Low doses of diphenhydramine (Benadryl) inhibit apoptosis!
There is also reason to believe that low dose Benadryl is an effective treatment for MS in general.
you need to learn about the "mito cocktail" of vitamins and supplements. There are some resources but everyone's cocktail is a bit different so there is a lot of trial and error. Google "mito cocktail" and you'll see
read here about low dose Benadryl and statin damage:
"Summary Researchers in Dr. Lawrence Steinman's laboratory at Stanford have developed a new strategy for treating or preventing autoimmune diseases with antihistamines. Using the EAE mouse model for multiple sclerosis (MS), the inventors have shown that the disease course and severity can be ameliorated with daily administration of antihistamine."

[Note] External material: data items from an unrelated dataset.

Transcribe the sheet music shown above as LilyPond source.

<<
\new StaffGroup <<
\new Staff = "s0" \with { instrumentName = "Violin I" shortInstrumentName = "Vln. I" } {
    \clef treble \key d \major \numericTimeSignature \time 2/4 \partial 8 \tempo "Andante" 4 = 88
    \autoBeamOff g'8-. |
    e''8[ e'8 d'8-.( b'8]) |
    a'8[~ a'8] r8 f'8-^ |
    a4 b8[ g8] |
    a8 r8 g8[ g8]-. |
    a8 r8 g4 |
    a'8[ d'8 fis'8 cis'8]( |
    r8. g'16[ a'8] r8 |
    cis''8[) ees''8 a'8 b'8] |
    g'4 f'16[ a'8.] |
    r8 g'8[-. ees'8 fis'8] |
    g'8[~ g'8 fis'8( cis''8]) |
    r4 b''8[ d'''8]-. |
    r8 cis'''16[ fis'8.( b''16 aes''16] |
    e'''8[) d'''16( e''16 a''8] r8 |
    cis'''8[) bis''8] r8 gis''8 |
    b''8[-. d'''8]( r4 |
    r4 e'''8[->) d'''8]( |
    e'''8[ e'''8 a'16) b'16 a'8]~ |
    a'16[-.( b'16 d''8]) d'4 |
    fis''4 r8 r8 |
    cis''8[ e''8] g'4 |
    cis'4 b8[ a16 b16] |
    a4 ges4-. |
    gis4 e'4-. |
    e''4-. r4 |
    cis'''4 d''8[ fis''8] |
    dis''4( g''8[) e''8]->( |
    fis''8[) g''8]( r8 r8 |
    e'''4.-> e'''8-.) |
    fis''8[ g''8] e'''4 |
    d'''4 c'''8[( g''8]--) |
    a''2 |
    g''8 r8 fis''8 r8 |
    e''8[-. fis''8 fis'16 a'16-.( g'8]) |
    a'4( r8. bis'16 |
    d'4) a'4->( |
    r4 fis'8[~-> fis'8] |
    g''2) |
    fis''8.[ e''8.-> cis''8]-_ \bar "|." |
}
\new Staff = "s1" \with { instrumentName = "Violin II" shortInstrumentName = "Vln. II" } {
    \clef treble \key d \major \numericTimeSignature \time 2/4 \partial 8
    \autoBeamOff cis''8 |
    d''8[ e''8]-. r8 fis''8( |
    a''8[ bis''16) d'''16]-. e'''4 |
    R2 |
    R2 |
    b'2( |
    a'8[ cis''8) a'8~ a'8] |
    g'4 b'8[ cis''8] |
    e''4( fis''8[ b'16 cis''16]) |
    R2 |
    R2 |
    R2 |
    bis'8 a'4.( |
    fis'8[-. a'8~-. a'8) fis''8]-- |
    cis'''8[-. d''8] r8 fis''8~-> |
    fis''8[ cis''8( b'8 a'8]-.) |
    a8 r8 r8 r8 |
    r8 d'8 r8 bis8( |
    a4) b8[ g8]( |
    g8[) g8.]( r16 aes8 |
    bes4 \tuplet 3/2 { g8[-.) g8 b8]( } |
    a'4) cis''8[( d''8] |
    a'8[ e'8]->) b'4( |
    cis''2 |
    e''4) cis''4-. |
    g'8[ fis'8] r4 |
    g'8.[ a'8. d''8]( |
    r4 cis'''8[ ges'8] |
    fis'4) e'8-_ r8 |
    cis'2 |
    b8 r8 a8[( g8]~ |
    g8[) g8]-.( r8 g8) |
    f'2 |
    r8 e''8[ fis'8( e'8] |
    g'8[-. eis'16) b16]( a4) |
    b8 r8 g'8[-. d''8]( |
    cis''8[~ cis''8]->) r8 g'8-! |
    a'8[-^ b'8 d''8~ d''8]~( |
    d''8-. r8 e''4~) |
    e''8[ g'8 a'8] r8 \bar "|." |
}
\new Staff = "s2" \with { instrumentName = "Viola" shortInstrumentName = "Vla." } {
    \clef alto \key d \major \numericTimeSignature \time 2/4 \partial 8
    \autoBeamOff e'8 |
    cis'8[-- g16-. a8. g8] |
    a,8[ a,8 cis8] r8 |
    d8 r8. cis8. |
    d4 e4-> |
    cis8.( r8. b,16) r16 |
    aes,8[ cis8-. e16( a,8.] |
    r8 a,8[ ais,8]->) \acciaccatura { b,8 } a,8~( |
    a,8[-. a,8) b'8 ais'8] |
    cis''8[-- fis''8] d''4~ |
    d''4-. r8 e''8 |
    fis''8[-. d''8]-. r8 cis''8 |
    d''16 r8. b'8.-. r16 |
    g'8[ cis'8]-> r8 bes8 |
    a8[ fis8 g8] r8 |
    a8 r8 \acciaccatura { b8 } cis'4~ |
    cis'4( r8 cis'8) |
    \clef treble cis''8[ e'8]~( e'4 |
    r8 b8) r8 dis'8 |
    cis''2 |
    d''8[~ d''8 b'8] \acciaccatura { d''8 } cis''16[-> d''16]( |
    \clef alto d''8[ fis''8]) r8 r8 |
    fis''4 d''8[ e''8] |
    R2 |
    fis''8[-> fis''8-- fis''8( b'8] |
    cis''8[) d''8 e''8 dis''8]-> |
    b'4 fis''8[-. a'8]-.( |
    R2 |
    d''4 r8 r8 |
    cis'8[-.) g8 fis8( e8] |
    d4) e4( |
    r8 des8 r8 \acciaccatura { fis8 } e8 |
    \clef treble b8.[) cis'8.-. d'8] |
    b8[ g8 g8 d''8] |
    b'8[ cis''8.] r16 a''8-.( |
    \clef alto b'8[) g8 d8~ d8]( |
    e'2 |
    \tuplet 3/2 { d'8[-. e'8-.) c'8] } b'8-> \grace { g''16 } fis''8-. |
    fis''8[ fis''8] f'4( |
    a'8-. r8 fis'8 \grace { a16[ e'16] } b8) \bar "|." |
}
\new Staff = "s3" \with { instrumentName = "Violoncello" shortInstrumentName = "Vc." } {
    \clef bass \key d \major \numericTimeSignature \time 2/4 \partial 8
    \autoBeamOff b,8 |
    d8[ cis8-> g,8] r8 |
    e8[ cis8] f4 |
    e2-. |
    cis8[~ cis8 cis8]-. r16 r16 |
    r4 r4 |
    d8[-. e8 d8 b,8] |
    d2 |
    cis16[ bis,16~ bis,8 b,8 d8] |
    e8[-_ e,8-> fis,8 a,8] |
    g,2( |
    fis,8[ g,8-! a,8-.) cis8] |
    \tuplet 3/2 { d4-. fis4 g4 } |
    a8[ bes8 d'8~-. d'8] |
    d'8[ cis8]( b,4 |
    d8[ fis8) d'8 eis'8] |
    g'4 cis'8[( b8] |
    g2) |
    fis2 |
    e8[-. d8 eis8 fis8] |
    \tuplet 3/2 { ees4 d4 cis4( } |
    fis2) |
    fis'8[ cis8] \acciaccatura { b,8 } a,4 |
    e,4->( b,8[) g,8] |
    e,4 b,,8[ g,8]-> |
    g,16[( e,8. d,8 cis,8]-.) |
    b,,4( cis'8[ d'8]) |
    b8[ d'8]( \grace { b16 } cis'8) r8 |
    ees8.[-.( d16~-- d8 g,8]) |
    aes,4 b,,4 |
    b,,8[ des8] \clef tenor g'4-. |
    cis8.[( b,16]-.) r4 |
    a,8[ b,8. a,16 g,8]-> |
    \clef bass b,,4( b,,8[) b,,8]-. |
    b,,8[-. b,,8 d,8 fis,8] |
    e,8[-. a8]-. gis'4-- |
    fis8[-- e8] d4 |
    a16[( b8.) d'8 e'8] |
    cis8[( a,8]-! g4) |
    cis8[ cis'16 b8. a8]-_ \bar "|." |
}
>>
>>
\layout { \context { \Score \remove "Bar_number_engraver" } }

the dose range is 1 mg per 13.6 kg (30 lbs) to 22.6 kg (50 lbs) of body weight at meal times and just before going to bed. A dose within that range can be accomplished with 1/4 of a children's tablet afor a dose of 3.125 mg or 1/4 of an adult tablet for a 6.25 mg dose or a measured amount of the children's liquid for 2.5 mg per ml.
The only contra indication is "sodium channelopathy" (rare) and the symptom is rapidly increasing fatigue over the first 1 to 3 days. If this occurs she should stop the med (should recover in 1 to 2 days) and report the likelihood of a sodium channelopathy to her doctor.
there are alternatives that are not as effective but are also not sodium channel blockers so come back here if that happens.
Like MS, LHON is rooted in mitochondrial disorders and there is, by far, enough variability in the presentations of inherited forms of mito (in the same family) that your case would not be extraordinary.